Directive: Return exactly those lines of the material that fall between the line with "Identify the document" and the final line, both included.

Data section:
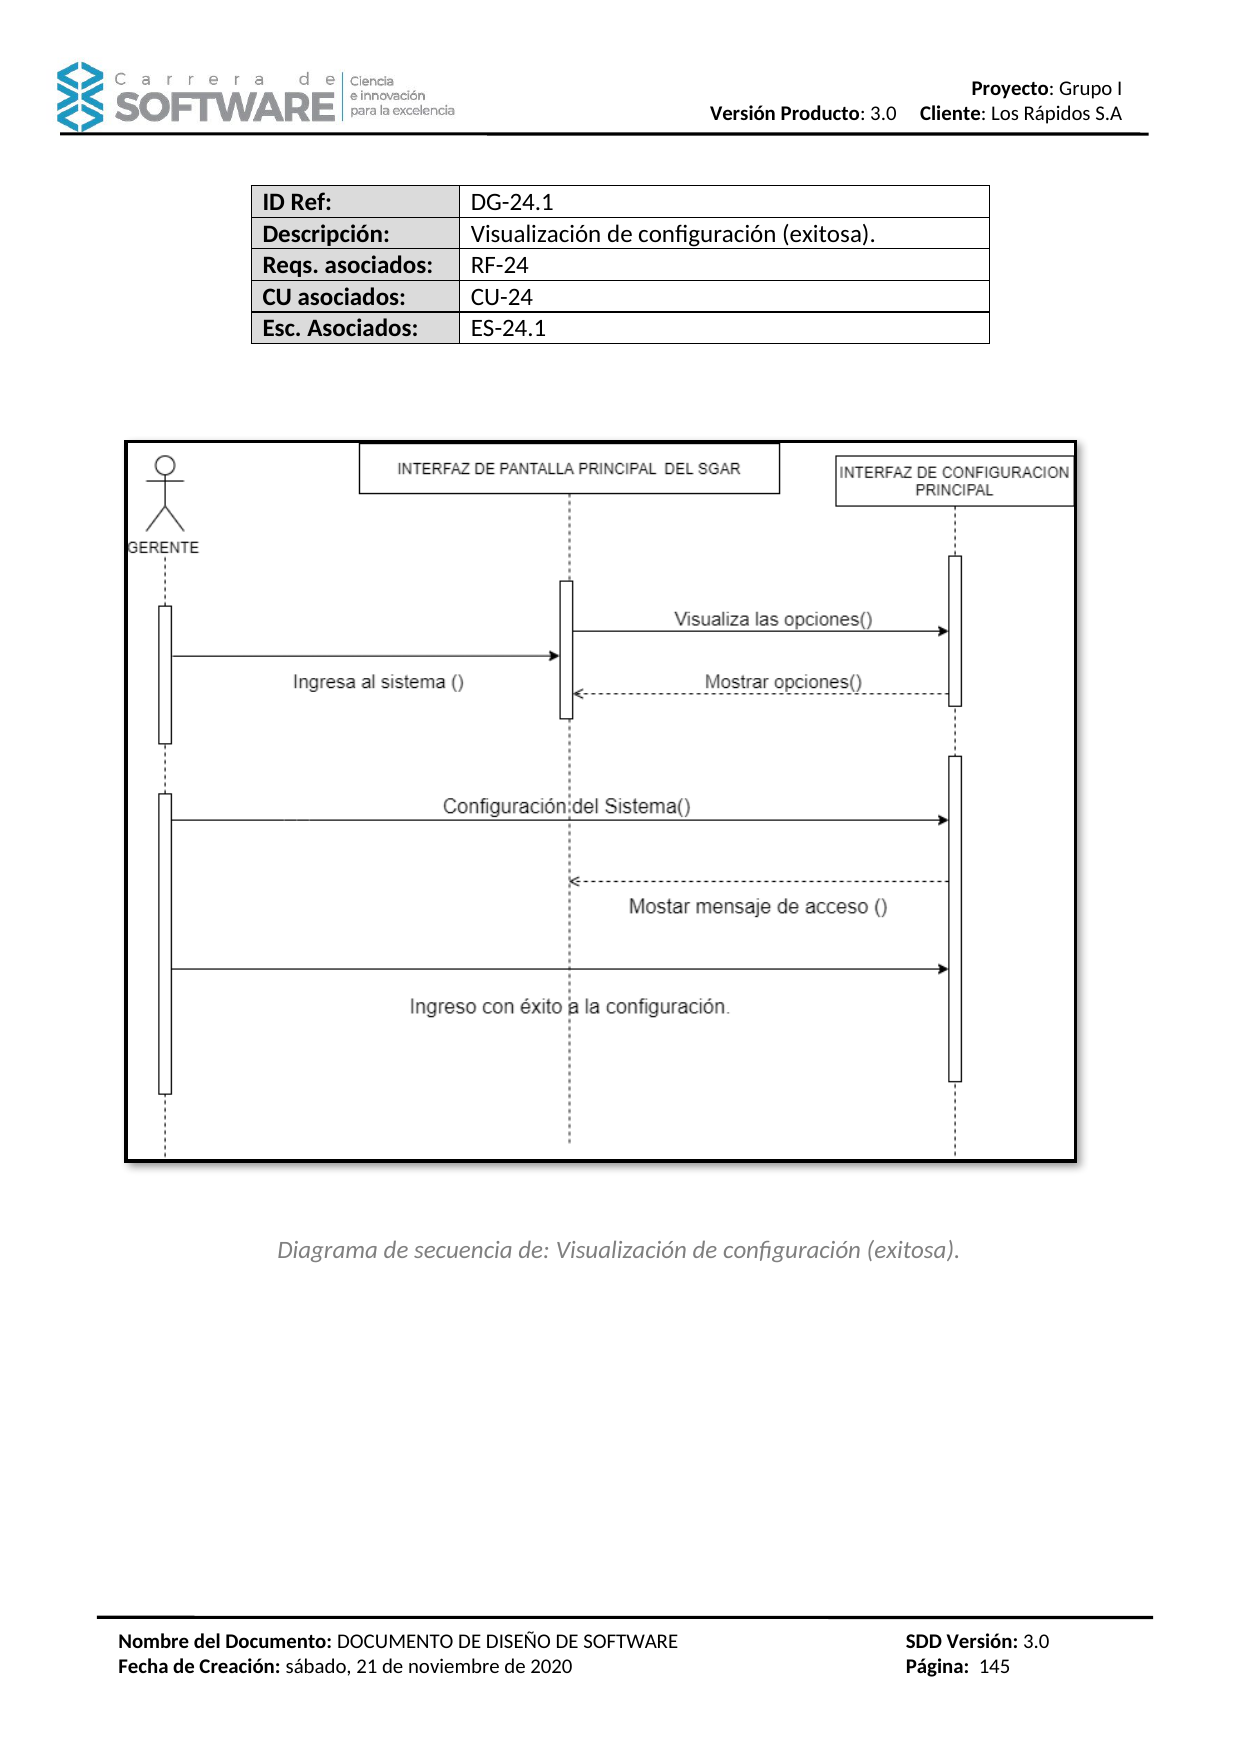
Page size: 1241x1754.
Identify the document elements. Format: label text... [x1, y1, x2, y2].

table_cell Visualización de configuración (exitosa). [460, 218, 989, 248]
table_cell Reqs. asociados: [252, 249, 459, 280]
text Diagrama de secuencia de: Visualización de configuración (exitosa). [118, 1234, 1122, 1264]
table_cell ES-24.1 [460, 313, 989, 343]
picture [46, 46, 461, 154]
table_cell RF-24 [460, 249, 989, 280]
picture [128, 443, 1074, 1159]
table_header DG-24.1 [460, 186, 989, 217]
table_header ID Ref: [252, 186, 459, 217]
table_cell CU asociados: [252, 281, 459, 311]
table_cell Esc. Asociados: [252, 313, 459, 343]
table_cell Descripción: [252, 218, 459, 248]
table_cell CU-24 [460, 281, 989, 311]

Answer space:
Identify the document elements. Format: label text... [x1, y1, x2, y2].

table_cell Visualización de configuración (exitosa). [460, 218, 989, 248]
table_cell Reqs. asociados: [252, 249, 459, 280]
text Diagrama de secuencia de: Visualización de configuración (exitosa). [118, 1234, 1122, 1264]
table_cell ES-24.1 [460, 313, 989, 343]
picture [46, 46, 461, 154]
table_cell RF-24 [460, 249, 989, 280]
picture [128, 443, 1074, 1159]
table_header DG-24.1 [460, 186, 989, 217]
table_header ID Ref: [252, 186, 459, 217]
table_cell CU asociados: [252, 281, 459, 311]
table_cell Esc. Asociados: [252, 313, 459, 343]
table_cell Descripción: [252, 218, 459, 248]
table_cell CU-24 [460, 281, 989, 311]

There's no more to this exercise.